## [TASK TO CARRY OUT]
Please transcribe the lines below exactly, and leave every image behind.

## [EXCERPTED DATA]
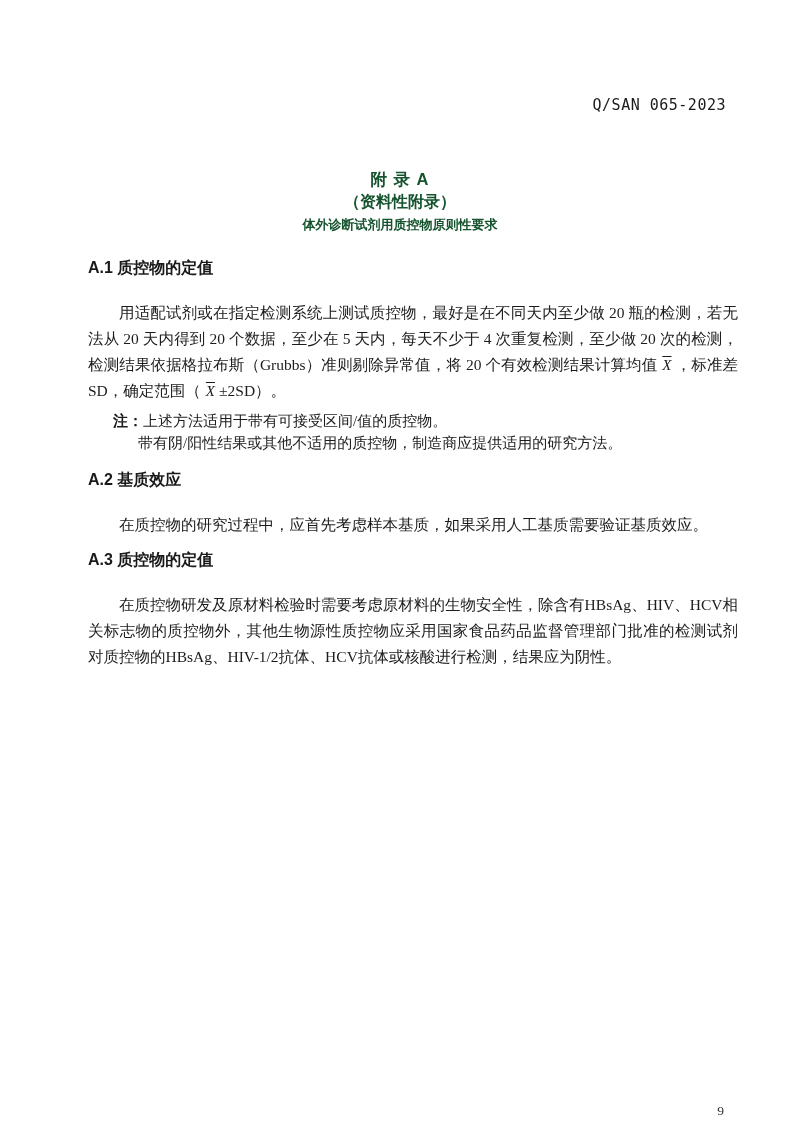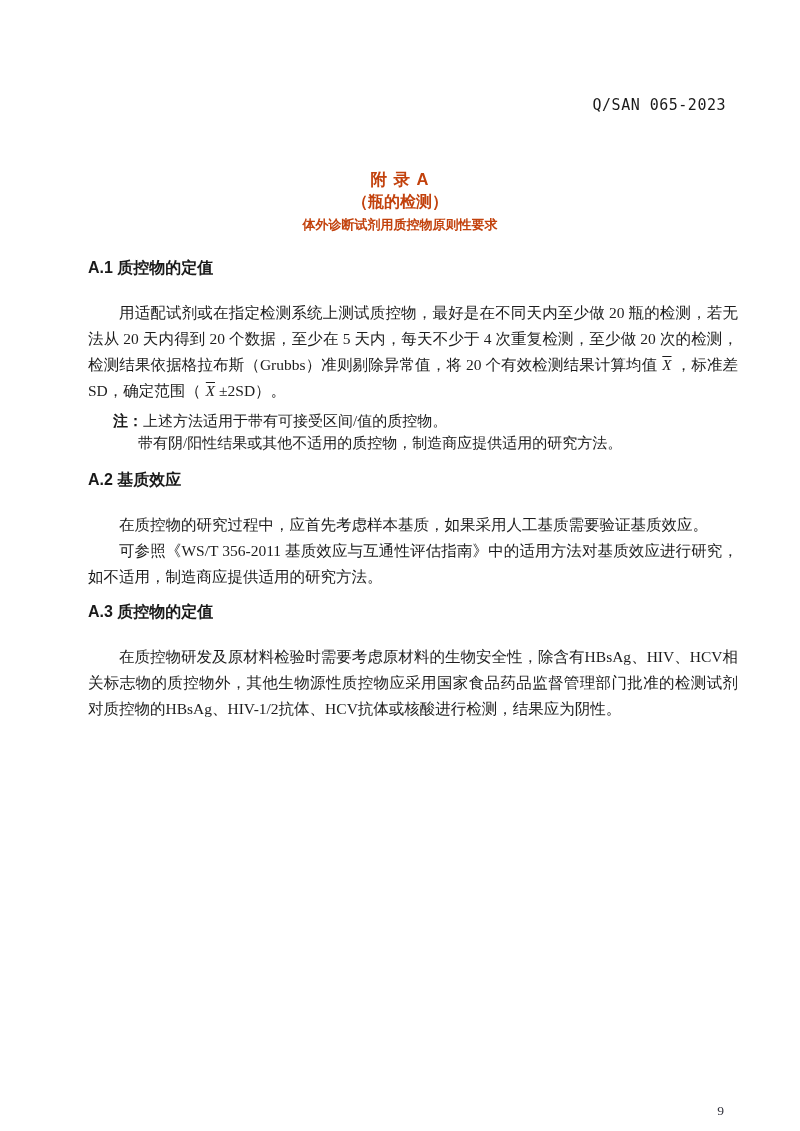--- a/index.html
+++ b/index.html
@@ -34,7 +34,7 @@
     text-align: center;
     font-family: "Liberation Sans", "DejaVu Sans", sans-serif;
     font-weight: bold;
-    color: #c2410c;
+    color: #14532d;
   }
   .title-line1 {
     font-size: 16.5px;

## [RESULT OF THIS TASK]
--- a/index.html
+++ b/index.html
@@ -34,7 +34,7 @@
     text-align: center;
     font-family: "Liberation Sans", "DejaVu Sans", sans-serif;
     font-weight: bold;
-    color: #c2410c;
+    color: #14532d;
   }
   .title-line1 {
     font-size: 16.5px;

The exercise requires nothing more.